Medical Microbiology and Infection

at a Glance

Fourth EditionStephen Gillespie and Kathleen Bamford

Case Studies

Case 10

A 52-year-old dialysis patient of Somalian origin who has been in the UK for 10 years presents with a 2 month history of night sweats, intermittent fever, weight loss and lumbar pain. You suspect tuberculosis.

  • 1. What investigations will you carry out to confirm this diagnosis?

    Chest X-ray, MRI spine, microscopy and culture of sputum and early morning urine for acid-fast bacteria. Tests for immune response to mycobacteria (tuberculin skin test or IGRA). Total and differential white cell count and C-reactive protein to monitor treatment.

  • 2. What aspects of this patient's history suggest an increased risk of tuberculosis?

    Patients who are born in developing countries, particularly sub-Saharan Africa and Asia, are likely to have been exposed to tuberculosis in childhood. Clinical tuberculosis is more likely in dialysis patients.

  • 3. What is the pathogenesis of clinical tuberculosis?

    Primary infection (usually in childhood in endemic areas) is usually acquired by inhalation, which causes a primary focus in the lung with associated lymphadenopathy. This usually heals with scaring of the primary focus but may disseminate to cause miliary tuberculosis with or without meningitis. Later, usually when the immune response is compromised (e.g. due to steroids, immunosuppressive therapy, malnutrition or dialysis), reactivation can occur, associated with caseous necrosis in the involved tissues (most commonly the lung) and regional lymphadenopathy.

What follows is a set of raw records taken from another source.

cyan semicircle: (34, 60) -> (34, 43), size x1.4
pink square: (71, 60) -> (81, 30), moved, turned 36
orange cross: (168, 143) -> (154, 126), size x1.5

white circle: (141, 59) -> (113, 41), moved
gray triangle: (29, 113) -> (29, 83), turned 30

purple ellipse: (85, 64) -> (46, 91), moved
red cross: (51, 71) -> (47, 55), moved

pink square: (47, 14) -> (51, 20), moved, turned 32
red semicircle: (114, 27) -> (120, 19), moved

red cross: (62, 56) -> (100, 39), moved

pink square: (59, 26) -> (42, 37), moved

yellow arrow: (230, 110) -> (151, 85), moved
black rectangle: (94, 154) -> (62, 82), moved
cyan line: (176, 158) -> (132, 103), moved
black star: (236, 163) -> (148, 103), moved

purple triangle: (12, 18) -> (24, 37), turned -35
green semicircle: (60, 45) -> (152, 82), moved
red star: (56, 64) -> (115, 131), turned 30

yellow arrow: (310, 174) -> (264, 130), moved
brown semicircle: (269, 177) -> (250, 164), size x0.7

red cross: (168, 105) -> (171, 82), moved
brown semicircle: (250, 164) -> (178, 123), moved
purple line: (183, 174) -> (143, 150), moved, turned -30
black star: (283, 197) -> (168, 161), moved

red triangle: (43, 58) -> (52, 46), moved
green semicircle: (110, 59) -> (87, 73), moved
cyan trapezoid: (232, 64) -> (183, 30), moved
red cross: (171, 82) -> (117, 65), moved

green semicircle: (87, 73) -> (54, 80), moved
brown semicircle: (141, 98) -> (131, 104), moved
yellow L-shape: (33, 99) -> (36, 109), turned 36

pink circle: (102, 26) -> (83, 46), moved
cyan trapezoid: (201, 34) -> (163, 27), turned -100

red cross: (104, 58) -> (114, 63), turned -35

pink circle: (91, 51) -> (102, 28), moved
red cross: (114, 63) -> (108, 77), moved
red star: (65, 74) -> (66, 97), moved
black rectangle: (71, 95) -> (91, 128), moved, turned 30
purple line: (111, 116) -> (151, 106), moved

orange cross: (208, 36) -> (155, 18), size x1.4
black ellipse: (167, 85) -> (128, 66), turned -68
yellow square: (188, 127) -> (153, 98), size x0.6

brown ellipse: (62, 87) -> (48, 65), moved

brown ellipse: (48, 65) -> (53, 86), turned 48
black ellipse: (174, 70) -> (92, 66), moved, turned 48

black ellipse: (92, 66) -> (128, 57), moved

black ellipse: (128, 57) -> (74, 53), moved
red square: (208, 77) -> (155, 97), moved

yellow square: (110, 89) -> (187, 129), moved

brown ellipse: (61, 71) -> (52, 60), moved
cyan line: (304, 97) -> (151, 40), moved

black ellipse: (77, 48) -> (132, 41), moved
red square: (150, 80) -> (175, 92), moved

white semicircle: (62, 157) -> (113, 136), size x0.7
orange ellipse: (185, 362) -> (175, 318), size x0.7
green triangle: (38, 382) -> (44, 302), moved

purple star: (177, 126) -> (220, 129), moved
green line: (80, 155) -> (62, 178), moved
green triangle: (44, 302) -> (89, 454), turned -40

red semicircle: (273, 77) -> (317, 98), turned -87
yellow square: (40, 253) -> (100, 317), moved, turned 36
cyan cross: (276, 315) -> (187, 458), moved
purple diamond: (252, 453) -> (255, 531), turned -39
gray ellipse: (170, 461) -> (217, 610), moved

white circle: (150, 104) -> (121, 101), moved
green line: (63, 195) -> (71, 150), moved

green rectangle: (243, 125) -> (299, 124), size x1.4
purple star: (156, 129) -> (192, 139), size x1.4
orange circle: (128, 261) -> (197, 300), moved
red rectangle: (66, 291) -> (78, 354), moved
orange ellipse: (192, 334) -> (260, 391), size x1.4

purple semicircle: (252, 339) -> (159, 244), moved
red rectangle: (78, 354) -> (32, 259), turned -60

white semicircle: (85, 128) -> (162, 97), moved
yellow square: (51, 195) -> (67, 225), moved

  • 4. What imaging findings would support a diagnosis of tuberculosis in this case?

    Upper or mid-zone consolidation and or cavitation, and hilar lymphadenopathy on the chest X-ray and necrosis of the intervertebral disc with bony erosion on MRI of the spine would all be consistent with tuberculosis in the lung and spine respectively.

  • 5. Direct examination of sputum from this patient reveals acid- and alcohol-fast bacilli. What management should be instigated?

    This indicates "smear-positive" infection with a risk of spread. The patient should be nursed in a negative-pressure side room and healthcare staff should wear personal protective respiratory masks when attending to the patient's needs. The patient is considered infectious for the first 2 weeks of therapy, which should be with quadruple antituberculous agents for 2 months, followed by dual therapy for 10 months. The total period of treatment is extended from 6 to 12 months because of bone involvement. The patient should be referred to a specialist microbiology/infectious disease team for management.

  • 6. Are there public health issues that need to be addressed?

    Yes. Part of the management of tuberculosis, especially for smear-positive infections, is the measures taken to trace contacts and screen them for infection. This can be done by a combination of tuberculin skin test/IGRA and chest X-ray. Prophylaxis or treatment can then be given as needed.